Miałam taki zamiar,ale oczywiście tego mu nie napisałam. :No widzisz,a jednak :Jesteś miła.. :Zawsze jestem miła Zac do rzeczy. :No więc chciałam ci wyjaśnić tą całą sytuację. :Nie musisz,to tyle? :ale Sky.. :Czyli to wszystko?W takim razie cześć Zac. :Pa Sky i przepraszam.
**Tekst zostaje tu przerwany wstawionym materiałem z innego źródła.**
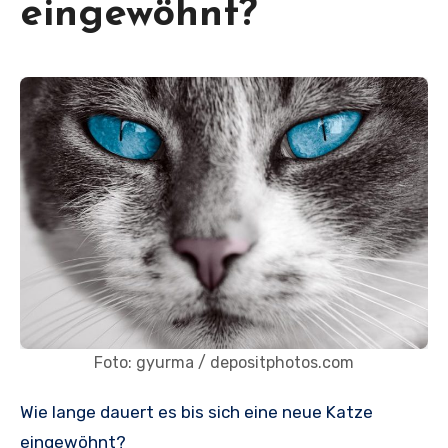
eingewöhnt?
Foto: gyurma / depositphotos.com
Wie lange dauert es bis sich eine neue Katze
eingewöhnt?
Czyli jednak nie wszystko poszło tak jak chciałem.Ciekawe jak idzie Gregowi.
**Jess**
Sky ma racje,przecież to tylko głupie pisanie.Odpisałam mu i pisałam z nim chyba 2godziny i dalej bym z nim pisała, gdyby mój głupi laptop się nie wyłączył.Akurat w takim momencie,kiedy spytał się czy nie miałabym nic przeciwko iść z nim się gdzieś przejść.Nie no po prostu super.Co ja mam teraz zrobić? Wiem zadzwonie do Rose,ona ma jego numer.Rose jest. W przeciwieństwie do Sky bardzo tajemniczą osobą,ale i również moją przyjaciółką.Za którą bardzo będę tęsknić.Właśnie miałam do niej dzwonić,kiedy dostałam SMS z nieznanego numeru...
•Cześć,to ja Greg.Tak szybko zniknęłś z chatu,że pomyślałem, że coś się stało.